3 I meant to add that I'm happy how a full quarter of that spec is within Pixy's reach now, so that's pretty cool. Also, I'm sure they have it on normal x86 CPUs now. Itanic runs normal OSes with an equivalent of QEMU, with pretty good performance even, but it's hideously expensive.

Posted by: Pete Zaitcev at Saturday, February 19 2011 06:01 AM (9KseV)

4 Yeah, no-one wants Itanium.

Hosting companies overcharge like mad for RAM, which pisses me off royally.  SoftLayer charge $25 per GB per month - which is highway robbery when server memory costs less about $25 per GB.  (They usually have a half-price memory special running, which leaves you only paying the full price of the memory every two months.  Still appalling.)

Posted by: Pixy Misa at Saturday, February 19 2011 06:58 AM (PiXy!)

5 I'm ok with the idea, although perhaps not with specific coefficient. When someone uses those N gigabytes, it means they cannot host someone else in there, so denies them the revenue. The question is, are the profit margins healthy?

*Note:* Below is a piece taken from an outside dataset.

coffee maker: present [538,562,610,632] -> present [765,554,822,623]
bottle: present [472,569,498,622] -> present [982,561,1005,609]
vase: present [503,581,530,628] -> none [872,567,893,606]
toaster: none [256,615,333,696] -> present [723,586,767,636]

Posted by: Pete Zaitcev at Saturday, February 19 2011 10:19 AM (9KseV)

6 Well, mine aren't. wink

And yeah, it's the coefficient that galls me.  I fully expect to pay more for the hardware when I'm leasing it month-to-month.  For example, SoftLayer's pricing for SSDs means I pay the full purchase price every 8 months.  No problem with that!  They keep them in stock, swap them out for me if I have a failure, and if I want to upgrade or downgrade I can do so at any time.  They incur costs providing that sort of service, and I'm happy to pay for it.

But paying the full purchase price 6 times per year is galling.  If they halved their price, I'd just get twice as much RAM, and after the first couple of months their profit would be the same.

Posted by: Pixy Misa at Saturday, February 19 2011 01:50 PM (PiXy!)